This technology makes shortwave infrared cameras affordable for the autonomous vehicle market, potentially boosting road safety significantly.
When a self-driving Uber struck and killed a pedestrian in Tempe, Arizona in 2018, it marked the first time autonomous vehicle technology was involved in a fatality and set off warning bells across the nascent industry.
Industry insiders and concerned legislators asked: Are self-driving cars ready to be tested on real streets? How can the technology be improved to avoid devastating collisions?
Self-driving cars “see” through a variety of high-tech cameras and sensors attached to the vehicle. But even the best cameras can get tripped up in dark or inclement conditions.
Israeli startup TriEye is bringing to the consumer car market a dashboard-mounted SWIR (shortwave infrared) camera that can successfully navigate through snow, fog, dust and rain.
SWIR cameras have been around for several decades, deployed primarily in the military. “But they were too expensive to be used in mass-market applications,” Ziv Livne, TriEye’s VP of product and business development, tells ISRAEL21c.
TriEye’s technology is based on 10 years of research conducted by Prof. Uriel Levy, head of the nano-photonic lab in the department of applied physics at the Hebrew University of Jerusalem.
Levy had been looking for ways to bring the price of SWIR cameras down by getting them to work using CMOS semiconductors. Those are the kinds of silicon chips used by most digital cameras today, rather than the much more expensive semiconductor technology – it’s called InGaAs – powering most SWIR cameras.
InGaAs stands for indium gallium arsenide, a chemical compound that doesn’t occur naturally in nature. That makes it harder to manufacture and commercialize. As a result, even a low-resolution InGaAs-based SWIR camera can cost over $20,000.
Putting a SWIR camera on a CMOS semiconductor reduces cost “by a factor of 1,000,” Livne explains. Levy’s student Avi Barkal saw the commercial opportunities and founded TriEye in 2016 with Omer Kapach as VP R&D and Levy as chief technology officer.
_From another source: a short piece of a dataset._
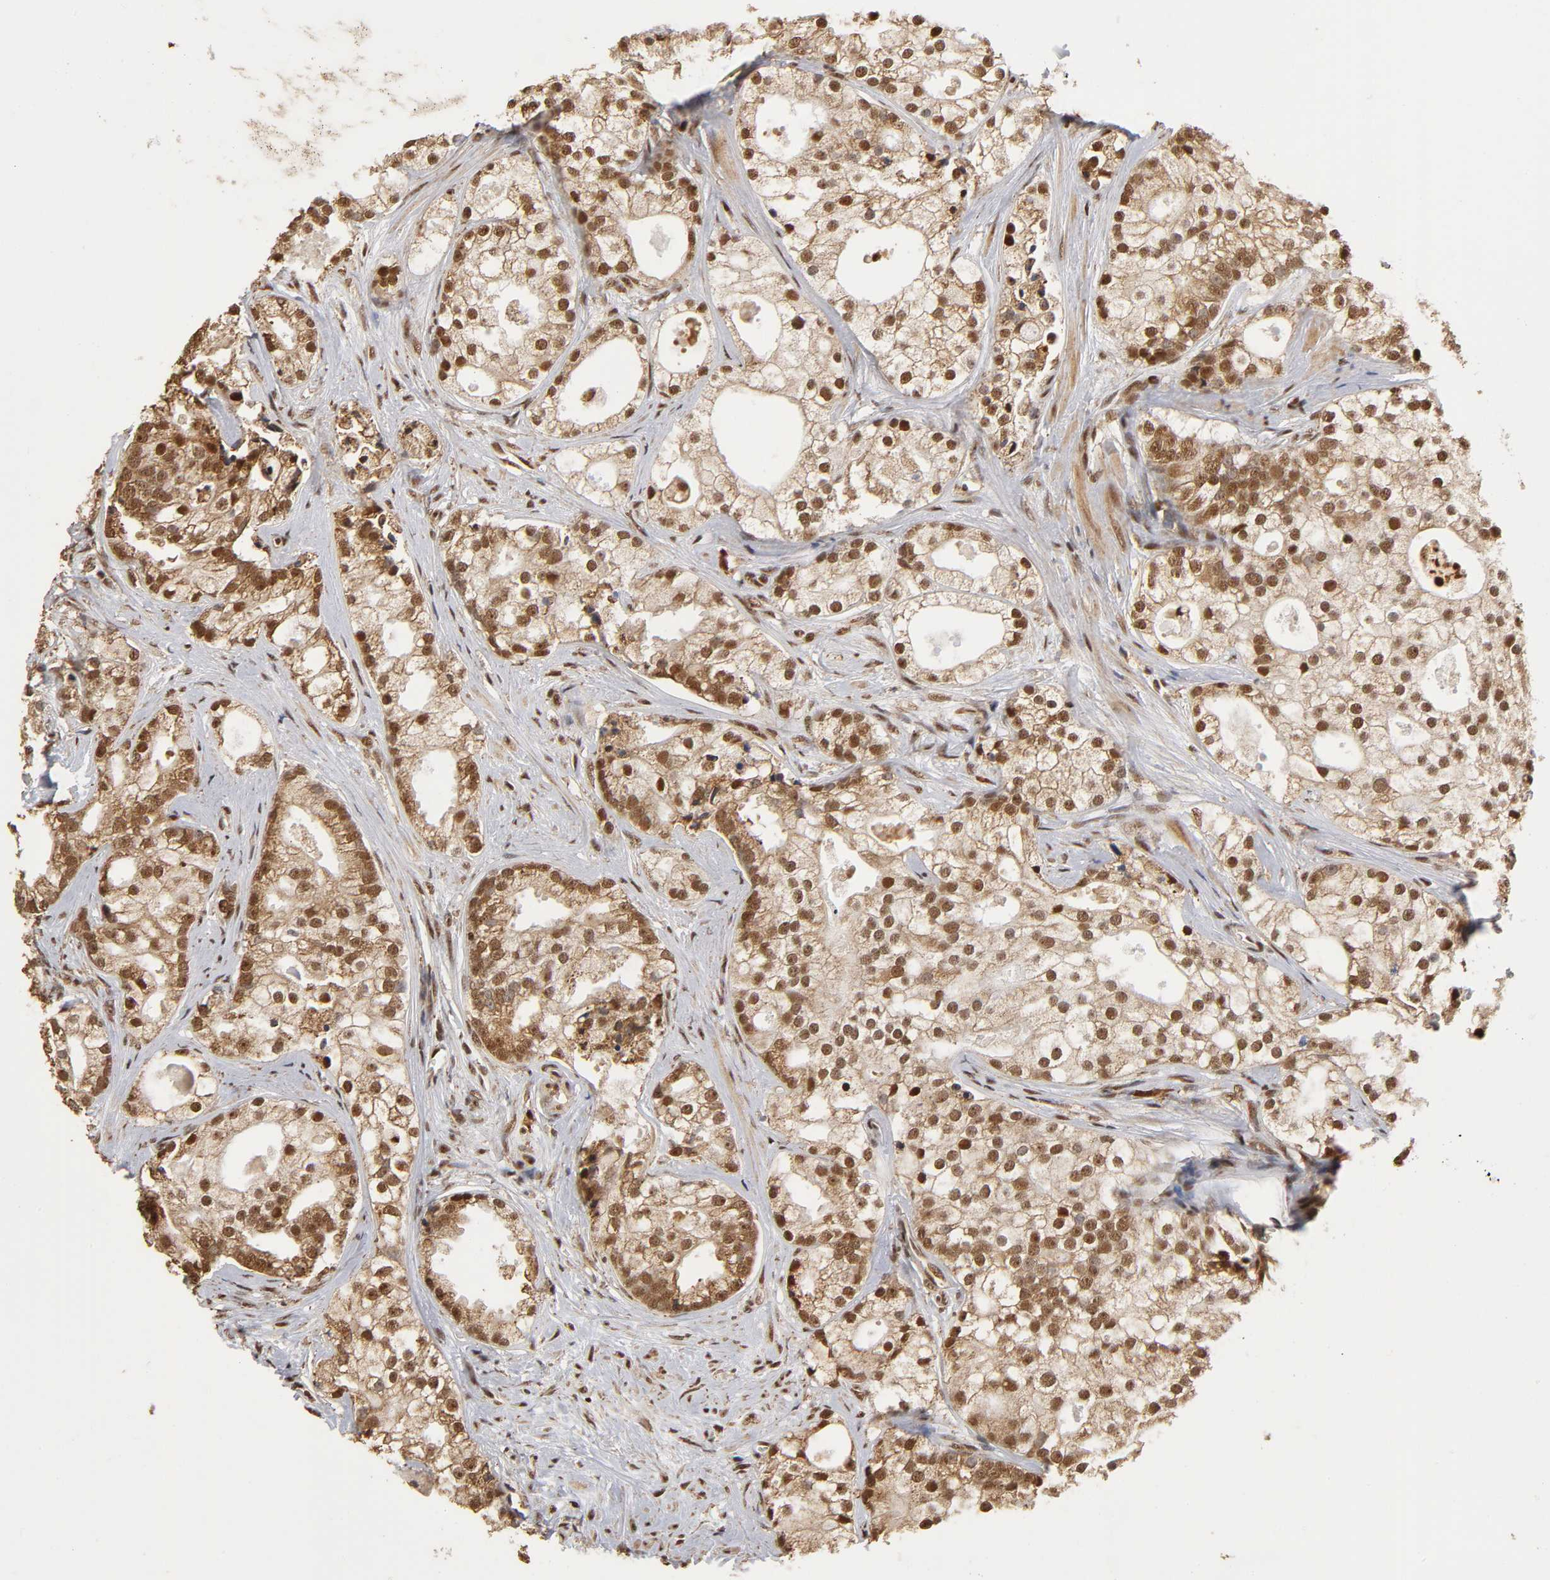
{"staining": {"intensity": "strong", "quantity": ">75%", "location": "cytoplasmic/membranous,nuclear"}, "tissue": "prostate cancer", "cell_type": "Tumor cells", "image_type": "cancer", "snomed": [{"axis": "morphology", "description": "Adenocarcinoma, Low grade"}, {"axis": "topography", "description": "Prostate"}], "caption": "This histopathology image exhibits immunohistochemistry staining of low-grade adenocarcinoma (prostate), with high strong cytoplasmic/membranous and nuclear positivity in about >75% of tumor cells.", "gene": "RNF122", "patient": {"sex": "male", "age": 58}}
They attracted interest from high-profile investors such as Intel Capital, Marius Nacht (a cofounder of Check Point Software) and Grove Venture’s Dov Moran, inventor of the USB flash drive and TriEye’s chairman of the board. As of May, TriEye has raised $17 million.
The White Cardboard Test
The company is starting with a focus on the automotive industry, but its technology could work in other areas, including industrial, security and optical inspection. SWIR cameras can see things you can’t with your own eyes, even in bad weather or with obstructions.
TriEye showed ISRAEL21c a demo of its technology at the recent Ecomotion smart mobility conference in Tel Aviv.
A SWIR camera and a regular store-bought camera were set up to focus on a toy car. The images from both cameras were projected on screens above the demonstration. A piece of thick white cardboard was then placed in front of the cameras. The regular camera went blank, but the SWIR camera still showed the car – a little blurry but clearly visible.
TriEye pairs the high resolution of its SWIR camera with artificial intelligence algorithms.
“The AI can easily understand whether it’s seeing a car, a truck or a pedestrian,” Livne says. “We don’t have to drive around and collect millions of images in order to re-annotate them.”
Cameras for autonomous vehicles have become something of a cottage industry in Israel. ISRAEL21c has written about several of these companies.
Innoviz makes laser-based LiDAR (“light detection and ranging”) cameras for self-driving cars. Oryx Vision uses micro-antennas to detect light waves as a higher-end alternative to LiDAR. Autotalks can send a collision alert message around a corner to another car or motorcycle when there’s no image possible. Vayyar uses sensors instead of cameras to reduce potential crashes.
And then there’s Mobileye, Israel’s grandfather of cameras for cars, with its ubiquitous beeps warning drivers when they’re getting too close to the next vehicle.
What makes TriEye better than the competition? “We don’t like to say we’re better than this one or that one. All the sensors are important,” Livne replies.
However, he continued, “For the problem we’re solving – the low-visibility challenge – the sensors we have today don’t get enough resolution and contrast and understanding of the scene to make reliable driving decisions.”
That wasn’t the problem in Tempe when that self-driving Uber killed Elaine Herzberg as she was pushing a bicycle across a four-lane highway. The weather was clear and visibility was fine.
Uber had deactivated the car’s emergency braking system to make for a smoother ride, and the car’s software – which noticed Herzberg a full six seconds before impact – malfunctioned and read her shape as benign. Even worse, the human “backup” driver was not watching the road.
But it is true that low visibility and bad weather account for 21 percent of vehicle crashes in the US – a total of 1.2 million collisions per year. If TriEye can play a small part in bringing that number down, Livne will be satisfied.
“We like to wake up in the morning and feel like we’re actually saving lives,” he says.
The company aims to release its product to the market by 2020.